W międzynarodowej konferencji naukowej (6-8 listopada) „Ruiny zabytków sakralnych – ochrona i adaptacja do nowych funkcji” uczestniczył m.in. wybitny znawca historii Ziemi Gubińskiej prof. Grzegorz Domański.
Z referatów wygłoszonych na konferencji powstała obszerna publikacja, prezentująca problematykę konserwatorską ruin zabytków sakralnych na terenie kraju, Niemiec i w innych państwach Europy. Poniżej streszczenie wystąpienia – dociekań naukowych prof. G.Domańskiego z Polskiej Akademii Nauk z Wrocławia.
Obraz najstarszych dziejów Gubina, zaakcentował na wstępie profesor, jest mocno niekompletną mozaiką mimo możliwości (zniszczona część naziemna budynków Starego Miasta). Badania archeologiczne nie wykroczyły poza etap wstępny a ochrona zabytków ogranicza się do mniej lub bardziej sensownych badań ratowniczych (rozpoczętych w 1970 r.). Bez nadzoru archeologicznego wybudowano w latach sześćdziesiątych XX wieku osiedle bloków na centralnej części Starego Miasta.

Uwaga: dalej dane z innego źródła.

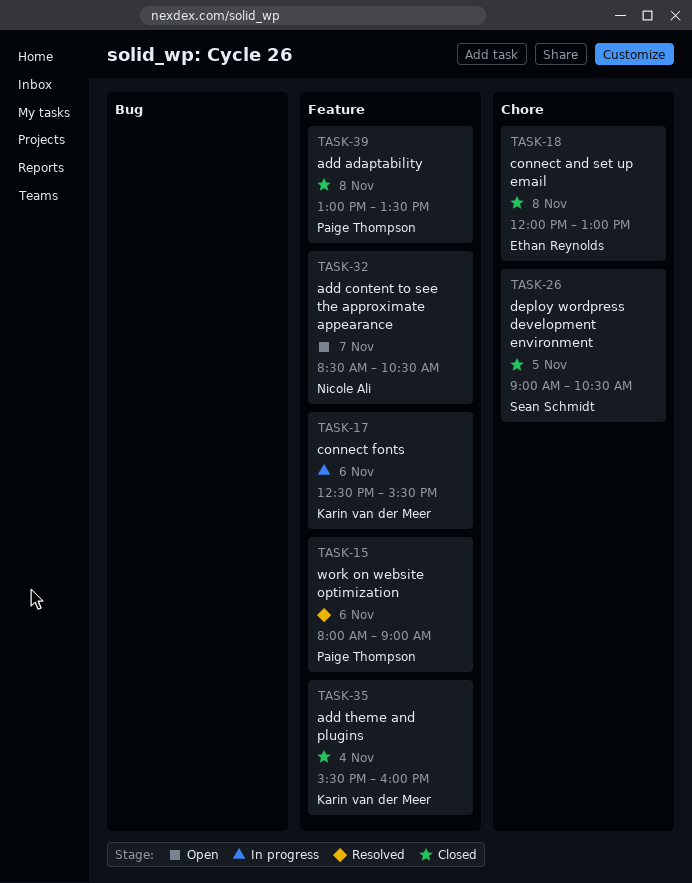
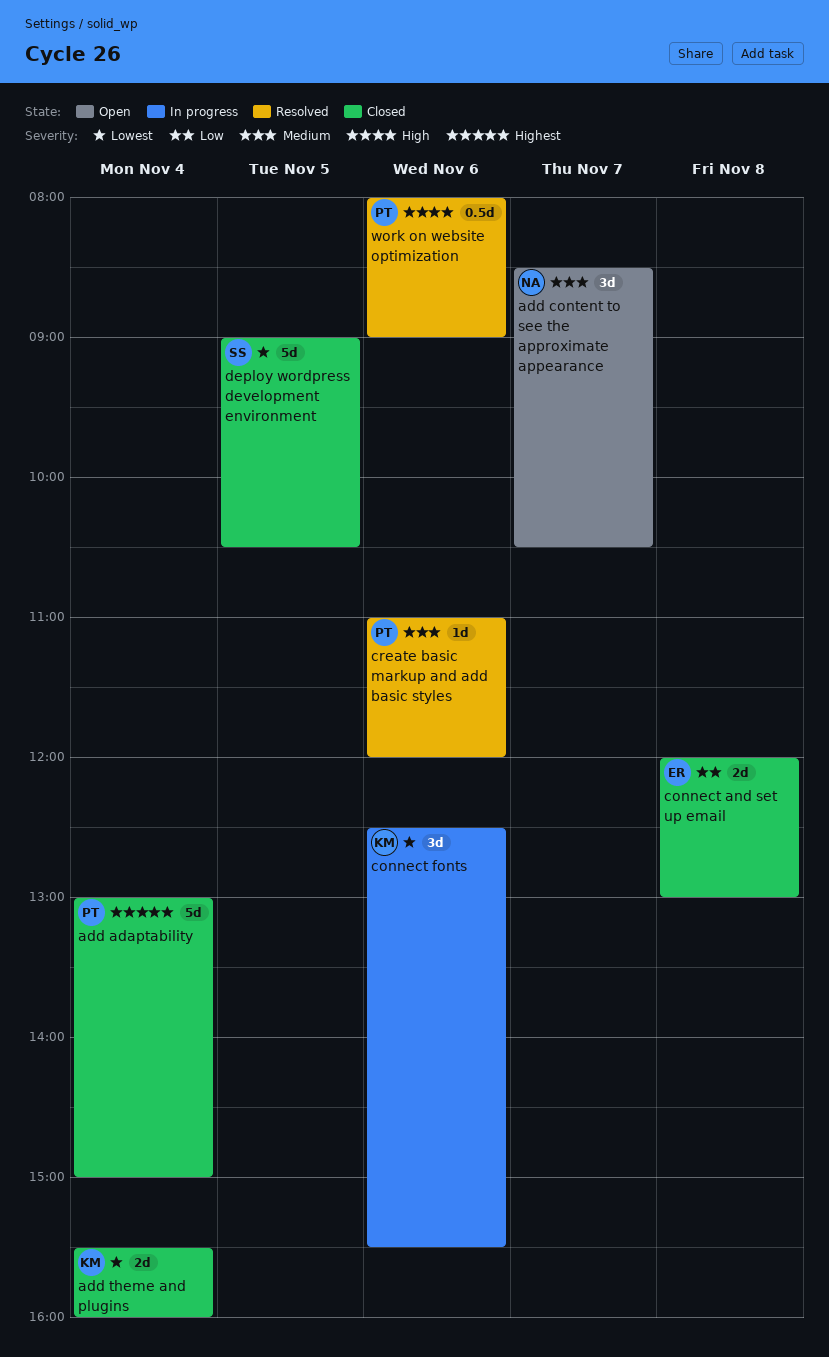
add adaptability, day: Nov 8 -> Nov 4
add adaptability, ends: 13:30 -> 15:00
create basic markup and add basic styles: none -> present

Zanim powstał tu kościół farny była tu bazylika późnoromańska, posadowiona na wcześniejszym cmentarzu. Na działce nr 77 w narożniku ulic Reja i Drukarskiej (przed budową pawilonu „Netto”) prof. G. Domański odkrył w 2005 r. m. in. fragmenty budynków murowanych, budowanych na potężnych ławach fundamentowych, wykonanych z dużych otoczaków o średnicach do 70-80 cm. Budynki pochodziły z XVIII-XX w. Przy rozpoznaniu wykopu pod przyłącze kanalizacyjne do „Netto” stwierdzono istnienie zabudowy drewnianej (XIII – XIV w.) w warstwie nadcalcowej (calec na głębokości 3,7 m od powierzchni) z materiałem ceramicznym ze schyłku wczesnego średniowiecza i początków jego późnej fazy.
Belki podwalinowe z XIII w. znajdują się w Izbie Muzealnej prowadzonej przez SPZG, przy ul. 3 Maja 2.
Na działce 61 naprzeciwko ratusza, między ul. Westerplatte i Zygmunta Starego prof. G. Domański stwierdził szczątki zabudowy istniejącej do 1945 r., powstałej w XVIII-XIX w. W wykopie od głębokości 1,5 m poniżej korony murów odkryto nie zaburzone nawarstwienia miasta średniowiecznego (fragmenty budynków drewnianych, głównie podłóg, ich legarów, dolnych belek ścian). Materiał ceramiczny pochodzi z późnego średniowiecza (XIII-XV w.) oraz późnych faz wczesnego średniowiecza (XII-XIII w.). Dębowa belka o przekroju 22 x 30 cm pochodzi z drzewa ściętego w roku 1213, belka podwalinowa z najniższego poziomu konstrukcji – z roku 1206, dwa pale – z roku 1202 i 1210.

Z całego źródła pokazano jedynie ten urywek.